• [Given exercise]: Return the following lines as a JSON array of strings, one string per line, skipping any blank lines.

• [Data provided]:
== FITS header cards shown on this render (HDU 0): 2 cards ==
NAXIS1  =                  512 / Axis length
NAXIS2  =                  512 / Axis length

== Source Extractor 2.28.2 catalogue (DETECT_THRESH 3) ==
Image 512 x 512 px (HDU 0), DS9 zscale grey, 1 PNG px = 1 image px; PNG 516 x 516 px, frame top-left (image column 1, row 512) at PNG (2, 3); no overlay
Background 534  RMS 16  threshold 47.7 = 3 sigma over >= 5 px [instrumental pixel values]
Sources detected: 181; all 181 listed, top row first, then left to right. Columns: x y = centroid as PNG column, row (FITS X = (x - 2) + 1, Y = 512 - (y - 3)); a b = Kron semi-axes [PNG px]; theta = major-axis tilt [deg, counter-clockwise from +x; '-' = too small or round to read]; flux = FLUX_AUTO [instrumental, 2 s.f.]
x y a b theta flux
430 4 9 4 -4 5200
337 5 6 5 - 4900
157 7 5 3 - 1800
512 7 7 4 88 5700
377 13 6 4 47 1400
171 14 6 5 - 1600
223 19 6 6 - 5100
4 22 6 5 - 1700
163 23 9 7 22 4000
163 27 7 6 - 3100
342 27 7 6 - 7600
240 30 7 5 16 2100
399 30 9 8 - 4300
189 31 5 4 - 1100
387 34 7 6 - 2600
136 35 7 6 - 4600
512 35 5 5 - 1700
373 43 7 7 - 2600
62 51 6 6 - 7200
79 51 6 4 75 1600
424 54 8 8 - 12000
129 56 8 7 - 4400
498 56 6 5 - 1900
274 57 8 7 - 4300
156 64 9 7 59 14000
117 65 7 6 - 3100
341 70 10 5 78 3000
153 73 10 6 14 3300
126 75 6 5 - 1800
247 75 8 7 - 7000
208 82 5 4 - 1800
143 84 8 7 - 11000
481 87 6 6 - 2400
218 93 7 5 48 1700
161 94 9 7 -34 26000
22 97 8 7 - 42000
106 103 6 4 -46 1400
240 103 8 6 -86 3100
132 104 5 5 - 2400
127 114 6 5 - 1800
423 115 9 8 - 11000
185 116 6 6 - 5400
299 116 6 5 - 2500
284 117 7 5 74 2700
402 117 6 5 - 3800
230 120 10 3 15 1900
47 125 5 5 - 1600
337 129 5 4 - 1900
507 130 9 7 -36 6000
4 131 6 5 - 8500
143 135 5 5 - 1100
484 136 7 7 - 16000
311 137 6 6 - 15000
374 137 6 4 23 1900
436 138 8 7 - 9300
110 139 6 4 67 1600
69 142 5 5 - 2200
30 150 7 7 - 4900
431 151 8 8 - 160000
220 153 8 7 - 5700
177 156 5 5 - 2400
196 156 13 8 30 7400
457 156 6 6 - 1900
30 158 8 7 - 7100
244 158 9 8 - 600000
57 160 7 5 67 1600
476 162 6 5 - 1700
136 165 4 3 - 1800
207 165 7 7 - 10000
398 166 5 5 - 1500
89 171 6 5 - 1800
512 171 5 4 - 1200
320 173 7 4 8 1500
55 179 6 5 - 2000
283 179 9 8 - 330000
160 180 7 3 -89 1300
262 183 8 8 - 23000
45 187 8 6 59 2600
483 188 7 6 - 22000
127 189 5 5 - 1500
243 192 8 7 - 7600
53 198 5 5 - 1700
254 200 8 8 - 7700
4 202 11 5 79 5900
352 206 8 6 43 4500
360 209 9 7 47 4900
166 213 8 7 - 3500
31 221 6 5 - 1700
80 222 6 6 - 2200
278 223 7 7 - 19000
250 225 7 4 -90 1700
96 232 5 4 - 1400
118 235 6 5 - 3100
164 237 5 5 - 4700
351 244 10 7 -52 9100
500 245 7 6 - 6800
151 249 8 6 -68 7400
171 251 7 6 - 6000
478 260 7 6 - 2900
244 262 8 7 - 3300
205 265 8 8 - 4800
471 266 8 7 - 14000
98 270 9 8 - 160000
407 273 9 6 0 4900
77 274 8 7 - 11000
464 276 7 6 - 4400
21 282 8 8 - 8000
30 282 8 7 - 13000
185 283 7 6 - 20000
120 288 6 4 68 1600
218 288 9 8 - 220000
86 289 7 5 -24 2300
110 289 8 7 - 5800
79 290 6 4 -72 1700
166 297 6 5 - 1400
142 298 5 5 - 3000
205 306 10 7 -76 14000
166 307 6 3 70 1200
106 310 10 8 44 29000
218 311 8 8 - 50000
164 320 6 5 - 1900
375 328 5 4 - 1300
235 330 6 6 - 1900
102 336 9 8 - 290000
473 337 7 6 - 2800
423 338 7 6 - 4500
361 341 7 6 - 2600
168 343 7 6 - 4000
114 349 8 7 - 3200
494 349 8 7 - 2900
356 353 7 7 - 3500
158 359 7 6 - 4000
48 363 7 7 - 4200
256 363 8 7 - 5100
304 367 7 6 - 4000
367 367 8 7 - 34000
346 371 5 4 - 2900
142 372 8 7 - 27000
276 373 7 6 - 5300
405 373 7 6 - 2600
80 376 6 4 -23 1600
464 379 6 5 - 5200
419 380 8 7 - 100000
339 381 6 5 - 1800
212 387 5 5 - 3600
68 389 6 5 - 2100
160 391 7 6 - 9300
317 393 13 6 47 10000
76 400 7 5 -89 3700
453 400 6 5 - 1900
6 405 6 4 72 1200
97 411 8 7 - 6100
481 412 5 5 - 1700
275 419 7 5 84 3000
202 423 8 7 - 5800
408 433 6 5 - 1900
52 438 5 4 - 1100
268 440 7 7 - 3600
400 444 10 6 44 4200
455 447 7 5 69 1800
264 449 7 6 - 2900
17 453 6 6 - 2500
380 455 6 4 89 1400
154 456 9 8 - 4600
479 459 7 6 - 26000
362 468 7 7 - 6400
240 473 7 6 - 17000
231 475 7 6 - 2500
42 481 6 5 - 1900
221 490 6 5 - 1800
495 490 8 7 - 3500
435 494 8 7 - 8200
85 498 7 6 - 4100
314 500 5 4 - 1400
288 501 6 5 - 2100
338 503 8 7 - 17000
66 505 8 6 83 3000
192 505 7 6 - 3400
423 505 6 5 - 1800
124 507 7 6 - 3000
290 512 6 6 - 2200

• [Solution]:
[
  "== FITS header cards shown on this render (HDU 0): 2 cards ==",
  "NAXIS1  =                  512 / Axis length",
  "NAXIS2  =                  512 / Axis length",
  "== Source Extractor 2.28.2 catalogue (DETECT_THRESH 3) ==",
  "Image 512 x 512 px (HDU 0), DS9 zscale grey, 1 PNG px = 1 image px; PNG 516 x 516 px, frame top-left (image column 1, row 512) at PNG (2, 3); no overlay",
  "Background 534  RMS 16  threshold 47.7 = 3 sigma over >= 5 px [instrumental pixel values]",
  "Sources detected: 181; all 181 listed, top row first, then left to right. Columns: x y = centroid as PNG column, row (FITS X = (x - 2) + 1, Y = 512 - (y - 3)); a b = Kron semi-axes [PNG px]; theta = major-axis tilt [deg, counter-clockwise from +x; '-' = too small or round to read]; flux = FLUX_AUTO [instrumental, 2 s.f.]",
  "x y a b theta flux",
  "430 4 9 4 -4 5200",
  "337 5 6 5 - 4900",
  "157 7 5 3 - 1800",
  "512 7 7 4 88 5700",
  "377 13 6 4 47 1400",
  "171 14 6 5 - 1600",
  "223 19 6 6 - 5100",
  "4 22 6 5 - 1700",
  "163 23 9 7 22 4000",
  "163 27 7 6 - 3100",
  "342 27 7 6 - 7600",
  "240 30 7 5 16 2100",
  "399 30 9 8 - 4300",
  "189 31 5 4 - 1100",
  "387 34 7 6 - 2600",
  "136 35 7 6 - 4600",
  "512 35 5 5 - 1700",
  "373 43 7 7 - 2600",
  "62 51 6 6 - 7200",
  "79 51 6 4 75 1600",
  "424 54 8 8 - 12000",
  "129 56 8 7 - 4400",
  "498 56 6 5 - 1900",
  "274 57 8 7 - 4300",
  "156 64 9 7 59 14000",
  "117 65 7 6 - 3100",
  "341 70 10 5 78 3000",
  "153 73 10 6 14 3300",
  "126 75 6 5 - 1800",
  "247 75 8 7 - 7000",
  "208 82 5 4 - 1800",
  "143 84 8 7 - 11000",
  "481 87 6 6 - 2400",
  "218 93 7 5 48 1700",
  "161 94 9 7 -34 26000",
  "22 97 8 7 - 42000",
  "106 103 6 4 -46 1400",
  "240 103 8 6 -86 3100",
  "132 104 5 5 - 2400",
  "127 114 6 5 - 1800",
  "423 115 9 8 - 11000",
  "185 116 6 6 - 5400",
  "299 116 6 5 - 2500",
  "284 117 7 5 74 2700",
  "402 117 6 5 - 3800",
  "230 120 10 3 15 1900",
  "47 125 5 5 - 1600",
  "337 129 5 4 - 1900",
  "507 130 9 7 -36 6000",
  "4 131 6 5 - 8500",
  "143 135 5 5 - 1100",
  "484 136 7 7 - 16000",
  "311 137 6 6 - 15000",
  "374 137 6 4 23 1900",
  "436 138 8 7 - 9300",
  "110 139 6 4 67 1600",
  "69 142 5 5 - 2200",
  "30 150 7 7 - 4900",
  "431 151 8 8 - 160000",
  "220 153 8 7 - 5700",
  "177 156 5 5 - 2400",
  "196 156 13 8 30 7400",
  "457 156 6 6 - 1900",
  "30 158 8 7 - 7100",
  "244 158 9 8 - 600000",
  "57 160 7 5 67 1600",
  "476 162 6 5 - 1700",
  "136 165 4 3 - 1800",
  "207 165 7 7 - 10000",
  "398 166 5 5 - 1500",
  "89 171 6 5 - 1800",
  "512 171 5 4 - 1200",
  "320 173 7 4 8 1500",
  "55 179 6 5 - 2000",
  "283 179 9 8 - 330000",
  "160 180 7 3 -89 1300",
  "262 183 8 8 - 23000",
  "45 187 8 6 59 2600",
  "483 188 7 6 - 22000",
  "127 189 5 5 - 1500",
  "243 192 8 7 - 7600",
  "53 198 5 5 - 1700",
  "254 200 8 8 - 7700",
  "4 202 11 5 79 5900",
  "352 206 8 6 43 4500",
  "360 209 9 7 47 4900",
  "166 213 8 7 - 3500",
  "31 221 6 5 - 1700",
  "80 222 6 6 - 2200",
  "278 223 7 7 - 19000",
  "250 225 7 4 -90 1700",
  "96 232 5 4 - 1400",
  "118 235 6 5 - 3100",
  "164 237 5 5 - 4700",
  "351 244 10 7 -52 9100",
  "500 245 7 6 - 6800",
  "151 249 8 6 -68 7400",
  "171 251 7 6 - 6000",
  "478 260 7 6 - 2900",
  "244 262 8 7 - 3300",
  "205 265 8 8 - 4800",
  "471 266 8 7 - 14000",
  "98 270 9 8 - 160000",
  "407 273 9 6 0 4900",
  "77 274 8 7 - 11000",
  "464 276 7 6 - 4400",
  "21 282 8 8 - 8000",
  "30 282 8 7 - 13000",
  "185 283 7 6 - 20000",
  "120 288 6 4 68 1600",
  "218 288 9 8 - 220000",
  "86 289 7 5 -24 2300",
  "110 289 8 7 - 5800",
  "79 290 6 4 -72 1700",
  "166 297 6 5 - 1400",
  "142 298 5 5 - 3000",
  "205 306 10 7 -76 14000",
  "166 307 6 3 70 1200",
  "106 310 10 8 44 29000",
  "218 311 8 8 - 50000",
  "164 320 6 5 - 1900",
  "375 328 5 4 - 1300",
  "235 330 6 6 - 1900",
  "102 336 9 8 - 290000",
  "473 337 7 6 - 2800",
  "423 338 7 6 - 4500",
  "361 341 7 6 - 2600",
  "168 343 7 6 - 4000",
  "114 349 8 7 - 3200",
  "494 349 8 7 - 2900",
  "356 353 7 7 - 3500",
  "158 359 7 6 - 4000",
  "48 363 7 7 - 4200",
  "256 363 8 7 - 5100",
  "304 367 7 6 - 4000",
  "367 367 8 7 - 34000",
  "346 371 5 4 - 2900",
  "142 372 8 7 - 27000",
  "276 373 7 6 - 5300",
  "405 373 7 6 - 2600",
  "80 376 6 4 -23 1600",
  "464 379 6 5 - 5200",
  "419 380 8 7 - 100000",
  "339 381 6 5 - 1800",
  "212 387 5 5 - 3600",
  "68 389 6 5 - 2100",
  "160 391 7 6 - 9300",
  "317 393 13 6 47 10000",
  "76 400 7 5 -89 3700",
  "453 400 6 5 - 1900",
  "6 405 6 4 72 1200",
  "97 411 8 7 - 6100",
  "481 412 5 5 - 1700",
  "275 419 7 5 84 3000",
  "202 423 8 7 - 5800",
  "408 433 6 5 - 1900",
  "52 438 5 4 - 1100",
  "268 440 7 7 - 3600",
  "400 444 10 6 44 4200",
  "455 447 7 5 69 1800",
  "264 449 7 6 - 2900",
  "17 453 6 6 - 2500",
  "380 455 6 4 89 1400",
  "154 456 9 8 - 4600",
  "479 459 7 6 - 26000",
  "362 468 7 7 - 6400",
  "240 473 7 6 - 17000",
  "231 475 7 6 - 2500",
  "42 481 6 5 - 1900",
  "221 490 6 5 - 1800",
  "495 490 8 7 - 3500",
  "435 494 8 7 - 8200",
  "85 498 7 6 - 4100",
  "314 500 5 4 - 1400",
  "288 501 6 5 - 2100",
  "338 503 8 7 - 17000",
  "66 505 8 6 83 3000",
  "192 505 7 6 - 3400",
  "423 505 6 5 - 1800",
  "124 507 7 6 - 3000",
  "290 512 6 6 - 2200"
]